16/08/2017

THE GREAT GIANA SISTERS (COMMODORE 64)

Today’s article is all about the thin line between plagiarism, inspiration and homage, plus walking penis monsters. It’s Time Warp Production and Rainbow Arts’ 1987 Commodore 64 awfully-familiar-em-up The Great Giana Sisters!


Here’s Giana herself, appearing on the game’s loading screen with a Rod Stewart haircut and some of the most confusingly-shaded breasts I’ve ever seen in a videogame. Also, teeny-tiny hands, but she’s still managed to grab a crystal as she flees from a strange assortment of monsters including flying hamburgers and a rather pathetic-looking lizard / pterodactyl thing, a creature that is to dragons as Godzooky is to Godzilla.


Usually I’d show you the title screen, but I can’t in this instance because it’s a huge scrolling image that spells out THE GREAT GIANNA SISTERS and it doesn’t all fit on screen at once. It does, however, spell “Giana” as “Gianna,” so you can come to your own conclusions about what the game’s heroine is actually called. Supposedly, the spelling was originally intended to be “Gianna,” but the artist responsible for the game’s cover art misspelled it as “Giana” and rather than creating replacement box art the developers just went with it.


The game begins, and that game is Super Mario Bros. Yes, it’s a familiar story to almost anyone with an interest in retrogaming, but just in case you didn’t know: Great Giana Sisters is an extremely unsubtle attempt at recreating Super Mario Bros. on the home computers of the time. The name “Great Giana Sisters” might have tipped you off. The similarities are so pronounced that Great Giana Sisters had to be recalled from sale after Nintendo saw it and threatened legal action.


I think it’s safe to say Nintendo’s lawyers wouldn’t have had to work particularly hard to win that case.


Now that you know Great Giana Sisters is Super Mario Bros with a change of gender and the kind of half-hearted, ass-covering changes to intellectual property most commonly seen on unofficial Halloween costumes, you’ve got a good idea of how the game plays. You control Giana, and you must guide her through multiple stages of hop-n-bop platforming action - leaping over crevasses, negotiating large pipes, collecting crystals and defeating enemies (often by jumping on top of them). Here’s an enemy now, a malevolent waddling lump that is this game’s answer to Super Mario’s Goombas. I’m not sure “small, furious owl” is the first place my brain would go to when trying to come up with a replacement for Super Mario’s menacing mushrooms, so clearly I lack the imaginative spark required to be a game developer.

*MATERIAL SHOWN*
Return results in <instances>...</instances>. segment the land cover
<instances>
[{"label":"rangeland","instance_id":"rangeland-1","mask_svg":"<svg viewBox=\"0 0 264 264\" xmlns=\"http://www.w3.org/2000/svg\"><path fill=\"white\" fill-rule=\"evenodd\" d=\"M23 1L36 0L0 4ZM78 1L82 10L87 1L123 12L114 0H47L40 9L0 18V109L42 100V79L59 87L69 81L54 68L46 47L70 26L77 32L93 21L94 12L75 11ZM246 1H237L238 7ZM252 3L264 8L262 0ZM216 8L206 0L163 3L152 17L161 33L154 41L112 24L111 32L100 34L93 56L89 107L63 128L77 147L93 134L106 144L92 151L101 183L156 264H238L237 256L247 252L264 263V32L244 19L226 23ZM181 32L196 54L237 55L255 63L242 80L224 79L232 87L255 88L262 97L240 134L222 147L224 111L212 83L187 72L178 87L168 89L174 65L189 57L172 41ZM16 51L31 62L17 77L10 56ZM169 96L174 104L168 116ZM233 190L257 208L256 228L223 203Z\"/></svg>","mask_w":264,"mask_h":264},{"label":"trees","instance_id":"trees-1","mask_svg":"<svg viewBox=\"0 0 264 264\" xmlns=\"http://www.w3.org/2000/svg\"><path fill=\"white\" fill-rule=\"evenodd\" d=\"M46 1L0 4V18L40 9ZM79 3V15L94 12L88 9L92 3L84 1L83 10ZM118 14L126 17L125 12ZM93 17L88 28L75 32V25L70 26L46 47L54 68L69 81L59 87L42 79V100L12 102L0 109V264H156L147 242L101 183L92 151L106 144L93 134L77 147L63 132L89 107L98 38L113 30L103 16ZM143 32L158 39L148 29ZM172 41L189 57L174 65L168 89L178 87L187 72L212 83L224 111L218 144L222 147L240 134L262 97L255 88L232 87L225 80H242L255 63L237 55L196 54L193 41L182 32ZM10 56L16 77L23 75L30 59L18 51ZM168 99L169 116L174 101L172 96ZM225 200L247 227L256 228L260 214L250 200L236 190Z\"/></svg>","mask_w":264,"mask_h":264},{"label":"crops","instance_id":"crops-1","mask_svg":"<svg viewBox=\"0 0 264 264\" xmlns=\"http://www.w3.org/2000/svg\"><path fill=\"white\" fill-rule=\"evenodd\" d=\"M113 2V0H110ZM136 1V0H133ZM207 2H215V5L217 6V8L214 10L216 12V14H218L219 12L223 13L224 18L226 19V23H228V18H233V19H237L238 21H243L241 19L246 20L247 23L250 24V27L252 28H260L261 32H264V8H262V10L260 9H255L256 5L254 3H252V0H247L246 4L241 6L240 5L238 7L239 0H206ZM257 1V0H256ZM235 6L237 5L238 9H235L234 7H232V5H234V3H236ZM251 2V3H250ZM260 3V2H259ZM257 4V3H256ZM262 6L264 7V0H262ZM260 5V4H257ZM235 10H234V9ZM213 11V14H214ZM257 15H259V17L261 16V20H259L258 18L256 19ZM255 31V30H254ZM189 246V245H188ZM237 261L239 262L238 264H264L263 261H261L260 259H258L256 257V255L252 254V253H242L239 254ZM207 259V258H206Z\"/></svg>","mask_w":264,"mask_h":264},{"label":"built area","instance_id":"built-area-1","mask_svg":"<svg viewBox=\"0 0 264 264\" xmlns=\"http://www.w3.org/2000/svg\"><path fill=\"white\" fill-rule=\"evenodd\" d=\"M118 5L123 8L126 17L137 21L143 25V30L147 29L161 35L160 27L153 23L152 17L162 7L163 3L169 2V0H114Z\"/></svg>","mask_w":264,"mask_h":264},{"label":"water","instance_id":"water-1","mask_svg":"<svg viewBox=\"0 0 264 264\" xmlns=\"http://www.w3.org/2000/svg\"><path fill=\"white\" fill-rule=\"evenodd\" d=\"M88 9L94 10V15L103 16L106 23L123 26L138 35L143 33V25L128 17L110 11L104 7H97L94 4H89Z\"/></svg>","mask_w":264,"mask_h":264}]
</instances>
* * *
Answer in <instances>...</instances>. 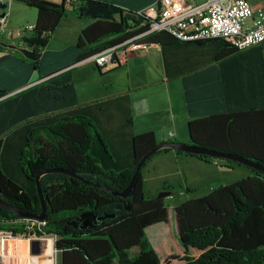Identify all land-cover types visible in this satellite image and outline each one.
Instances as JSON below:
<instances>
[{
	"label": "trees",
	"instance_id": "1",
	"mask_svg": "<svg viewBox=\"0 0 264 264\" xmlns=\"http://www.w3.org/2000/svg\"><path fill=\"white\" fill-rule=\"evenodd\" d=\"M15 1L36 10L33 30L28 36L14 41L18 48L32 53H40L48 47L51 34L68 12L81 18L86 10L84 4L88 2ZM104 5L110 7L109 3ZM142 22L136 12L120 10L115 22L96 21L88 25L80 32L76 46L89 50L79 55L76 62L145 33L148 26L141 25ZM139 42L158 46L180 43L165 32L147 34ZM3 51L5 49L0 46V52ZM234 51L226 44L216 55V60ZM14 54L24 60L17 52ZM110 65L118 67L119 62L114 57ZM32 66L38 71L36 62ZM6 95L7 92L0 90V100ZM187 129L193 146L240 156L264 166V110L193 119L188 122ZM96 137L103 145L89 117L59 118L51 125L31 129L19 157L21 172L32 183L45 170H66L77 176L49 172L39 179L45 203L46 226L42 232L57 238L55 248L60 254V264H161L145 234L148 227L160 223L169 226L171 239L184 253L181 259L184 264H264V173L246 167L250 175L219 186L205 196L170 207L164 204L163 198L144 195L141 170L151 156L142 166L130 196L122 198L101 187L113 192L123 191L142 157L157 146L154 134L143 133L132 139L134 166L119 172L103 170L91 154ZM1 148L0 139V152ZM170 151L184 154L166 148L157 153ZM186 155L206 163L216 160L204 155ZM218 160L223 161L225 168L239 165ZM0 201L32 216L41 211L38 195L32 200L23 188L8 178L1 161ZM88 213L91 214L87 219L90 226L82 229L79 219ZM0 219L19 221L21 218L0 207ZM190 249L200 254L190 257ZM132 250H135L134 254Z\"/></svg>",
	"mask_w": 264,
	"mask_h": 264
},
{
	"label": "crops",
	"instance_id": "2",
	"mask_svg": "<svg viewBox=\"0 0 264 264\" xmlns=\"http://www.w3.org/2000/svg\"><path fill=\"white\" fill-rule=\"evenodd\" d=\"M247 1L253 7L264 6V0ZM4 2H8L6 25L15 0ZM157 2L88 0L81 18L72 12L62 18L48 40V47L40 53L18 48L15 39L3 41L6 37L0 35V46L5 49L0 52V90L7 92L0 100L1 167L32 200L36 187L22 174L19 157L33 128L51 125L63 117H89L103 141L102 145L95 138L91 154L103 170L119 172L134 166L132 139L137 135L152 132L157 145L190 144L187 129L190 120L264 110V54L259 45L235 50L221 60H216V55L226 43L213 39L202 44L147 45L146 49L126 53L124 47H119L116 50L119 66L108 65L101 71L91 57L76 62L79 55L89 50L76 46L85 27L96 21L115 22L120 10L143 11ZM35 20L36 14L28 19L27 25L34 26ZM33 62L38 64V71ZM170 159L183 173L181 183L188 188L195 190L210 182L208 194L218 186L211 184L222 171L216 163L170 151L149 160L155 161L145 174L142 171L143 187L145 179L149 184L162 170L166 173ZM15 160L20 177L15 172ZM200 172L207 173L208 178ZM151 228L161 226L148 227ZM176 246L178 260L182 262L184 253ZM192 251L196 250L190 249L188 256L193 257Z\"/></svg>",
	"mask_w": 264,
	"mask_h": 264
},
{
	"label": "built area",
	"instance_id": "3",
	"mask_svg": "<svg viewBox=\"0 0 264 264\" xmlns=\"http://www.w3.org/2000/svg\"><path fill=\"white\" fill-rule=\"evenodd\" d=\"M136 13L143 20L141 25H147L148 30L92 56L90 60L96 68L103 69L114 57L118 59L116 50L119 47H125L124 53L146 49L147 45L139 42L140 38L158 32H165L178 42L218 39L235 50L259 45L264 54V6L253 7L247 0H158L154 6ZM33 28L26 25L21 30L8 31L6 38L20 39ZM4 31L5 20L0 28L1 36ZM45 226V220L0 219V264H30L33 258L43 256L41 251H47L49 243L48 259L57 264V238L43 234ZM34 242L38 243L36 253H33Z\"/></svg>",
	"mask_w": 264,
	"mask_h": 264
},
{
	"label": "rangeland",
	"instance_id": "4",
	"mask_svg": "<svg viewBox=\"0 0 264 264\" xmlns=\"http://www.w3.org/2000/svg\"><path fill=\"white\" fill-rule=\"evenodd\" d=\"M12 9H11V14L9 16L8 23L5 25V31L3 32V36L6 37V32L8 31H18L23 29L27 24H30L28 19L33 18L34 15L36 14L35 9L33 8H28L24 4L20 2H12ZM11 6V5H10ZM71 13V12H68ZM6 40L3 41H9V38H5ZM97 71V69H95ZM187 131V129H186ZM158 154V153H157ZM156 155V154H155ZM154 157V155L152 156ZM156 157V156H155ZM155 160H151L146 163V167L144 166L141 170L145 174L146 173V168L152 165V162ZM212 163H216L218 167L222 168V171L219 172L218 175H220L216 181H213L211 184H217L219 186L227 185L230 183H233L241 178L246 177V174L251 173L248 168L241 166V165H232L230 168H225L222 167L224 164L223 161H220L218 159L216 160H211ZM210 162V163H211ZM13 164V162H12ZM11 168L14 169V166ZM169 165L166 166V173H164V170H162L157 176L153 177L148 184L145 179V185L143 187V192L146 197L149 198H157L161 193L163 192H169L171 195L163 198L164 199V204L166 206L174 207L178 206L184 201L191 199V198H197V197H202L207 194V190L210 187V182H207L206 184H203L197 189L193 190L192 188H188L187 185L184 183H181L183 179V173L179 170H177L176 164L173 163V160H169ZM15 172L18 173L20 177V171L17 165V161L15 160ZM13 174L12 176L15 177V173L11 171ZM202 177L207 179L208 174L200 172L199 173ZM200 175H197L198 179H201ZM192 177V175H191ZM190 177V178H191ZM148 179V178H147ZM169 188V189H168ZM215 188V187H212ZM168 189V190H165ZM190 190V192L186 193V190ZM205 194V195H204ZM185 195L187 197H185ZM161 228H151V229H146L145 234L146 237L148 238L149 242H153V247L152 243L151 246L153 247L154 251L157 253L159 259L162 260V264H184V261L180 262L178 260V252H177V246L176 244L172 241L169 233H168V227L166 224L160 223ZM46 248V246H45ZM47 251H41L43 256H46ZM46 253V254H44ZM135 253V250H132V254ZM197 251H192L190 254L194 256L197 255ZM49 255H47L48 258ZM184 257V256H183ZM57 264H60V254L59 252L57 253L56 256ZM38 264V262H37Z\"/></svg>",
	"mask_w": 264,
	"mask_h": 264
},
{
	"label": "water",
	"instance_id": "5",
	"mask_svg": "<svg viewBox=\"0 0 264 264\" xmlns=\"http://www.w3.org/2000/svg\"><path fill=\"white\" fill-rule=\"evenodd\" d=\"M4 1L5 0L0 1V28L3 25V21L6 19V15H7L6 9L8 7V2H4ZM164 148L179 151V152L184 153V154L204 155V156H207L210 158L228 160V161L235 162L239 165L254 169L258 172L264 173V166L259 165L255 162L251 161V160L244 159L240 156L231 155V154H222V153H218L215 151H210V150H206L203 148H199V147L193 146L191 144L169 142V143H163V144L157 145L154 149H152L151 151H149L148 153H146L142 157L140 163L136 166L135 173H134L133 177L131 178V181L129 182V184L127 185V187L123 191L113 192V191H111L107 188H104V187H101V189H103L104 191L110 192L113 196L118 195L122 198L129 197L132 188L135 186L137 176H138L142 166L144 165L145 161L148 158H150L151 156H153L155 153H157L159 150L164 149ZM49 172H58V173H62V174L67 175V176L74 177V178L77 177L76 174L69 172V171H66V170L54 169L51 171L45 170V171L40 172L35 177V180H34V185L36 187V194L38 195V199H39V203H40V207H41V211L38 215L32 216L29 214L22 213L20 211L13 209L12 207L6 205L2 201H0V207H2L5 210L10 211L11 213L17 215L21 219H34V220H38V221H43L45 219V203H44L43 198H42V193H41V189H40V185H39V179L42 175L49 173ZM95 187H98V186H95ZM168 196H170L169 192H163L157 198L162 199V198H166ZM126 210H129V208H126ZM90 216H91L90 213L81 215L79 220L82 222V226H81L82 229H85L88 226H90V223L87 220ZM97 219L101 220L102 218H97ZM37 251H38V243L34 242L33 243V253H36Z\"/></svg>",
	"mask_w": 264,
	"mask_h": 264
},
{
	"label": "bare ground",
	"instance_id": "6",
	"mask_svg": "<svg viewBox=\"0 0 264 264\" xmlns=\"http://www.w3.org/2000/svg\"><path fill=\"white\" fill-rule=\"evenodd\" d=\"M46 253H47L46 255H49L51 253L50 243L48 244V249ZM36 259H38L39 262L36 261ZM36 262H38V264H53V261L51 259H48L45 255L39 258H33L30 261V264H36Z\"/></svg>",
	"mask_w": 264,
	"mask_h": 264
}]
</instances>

*WHAT TO WORK ON*
• a. Answer these from the Giana Sisters article:
(i) Which company's threat of legal action got the game recalled from sale?
(ii) How does the scrolling title screen spell the heroine's name?
(iii) What kind of flying monsters appear on the loading screen?
• b. Extend the Great Giana Sisters article past its final sentence with one or two more paragraphs in the same voice.
The lines above come from a different source than the article.

*RESULTS OF THE TASKS*
• a.
(i) Nintendo
(ii) "Gianna"
(iii) Flying hamburgers

• b.
As (in)famous as it may be, this is my first time having a proper go at Great Giana Sisters, and I have to say that early impressions are very promising. The scrolling is nice and smooth, Giana moves around at a fair clip and her jumps are definitely much floatier than Mario’s but not necessarily in a bad way. It’s difficult to explain, but even though she does drift around a bit while she’s in the air you always feel like you’ve got enough control over Giana to make the platforming fun, especially when combined with precise collision detection that allows you to make pin-point manoeuvres such as standing right on the lip of fiery platforms without taking damage.


However, Giana’s similarity to her Italian-American forebears did cause a few problems, especially in the early going. The most immediate of these was the control scheme – this being a Commodore 64 game that’s controlled with a joystick, naturally you press up on the stick to jump. I say “naturally,” but that’s the exact opposite of how it felt for the first, let’s say, hour of gameplay. Decades of playing Super Mario games where you jump by pressing a button means that said control scheme is fundamentally wired into my brain, a mental pathway laid down with the same unflinching certainty as “fire is hot, don’t touch it” or “Piers Morgan’s on TV, find the remote.” Many was the time that I sent Giana skipping merrily toward the edge of a cliff before pressing the fire button, expecting her to jump only to see her fall to her death. It took a lot of getting used to before that sequence of events became the exception rather than the norm, but even after spending a few hours with GGS there were still times when my mind refused to accept the controls.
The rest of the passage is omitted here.